_Directions for this task:_
Could you transcribe all the entries exactly, omitting the pictures?

*** Working data Section Begins ***

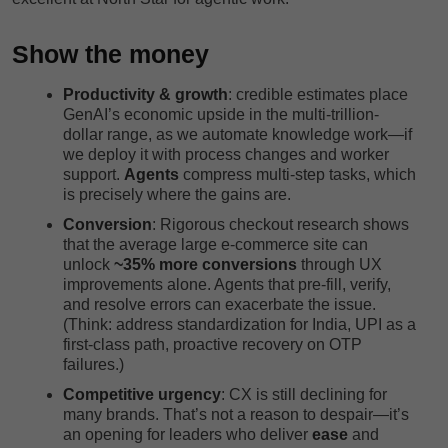
Show the money
Productivity & growth
: credible estimates place
GenAI’s economic upside in the multi-trillion-
dollar range, as we automate knowledge work—if
we deploy it with process changes and worker
support.
Agents
compress multi-step tasks, which
is precisely where the gains are.
Conversion
: Rigorous checkout research shows
that the average large e-commerce site can
unlock
~35% more conversions
through UX
improvements alone. Agents that pre-fill, verify,
and resolve errors can exacerbate the issue.
(Think: address standardization for India, UPI as a
first-class path, proactive recovery on OTP
failures.)
Competitive urgency
: CX is still declining for
many brands. That’s not a reason to despair—it’s
an opening for leaders who deliver
ease
and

*** Working data Section Ends ***

_Exercise answer:_
Show the money
Productivity & growth
: credible estimates place
GenAI’s economic upside in the multi-trillion-
dollar range, as we automate knowledge work—if
we deploy it with process changes and worker
support.
Agents
compress multi-step tasks, which
is precisely where the gains are.
Conversion
: Rigorous checkout research shows
that the average large e-commerce site can
unlock
~35% more conversions
through UX
improvements alone. Agents that pre-fill, verify,
and resolve errors can exacerbate the issue.
(Think: address standardization for India, UPI as a
first-class path, proactive recovery on OTP
failures.)
Competitive urgency
: CX is still declining for
many brands. That’s not a reason to despair—it’s
an opening for leaders who deliver
ease
and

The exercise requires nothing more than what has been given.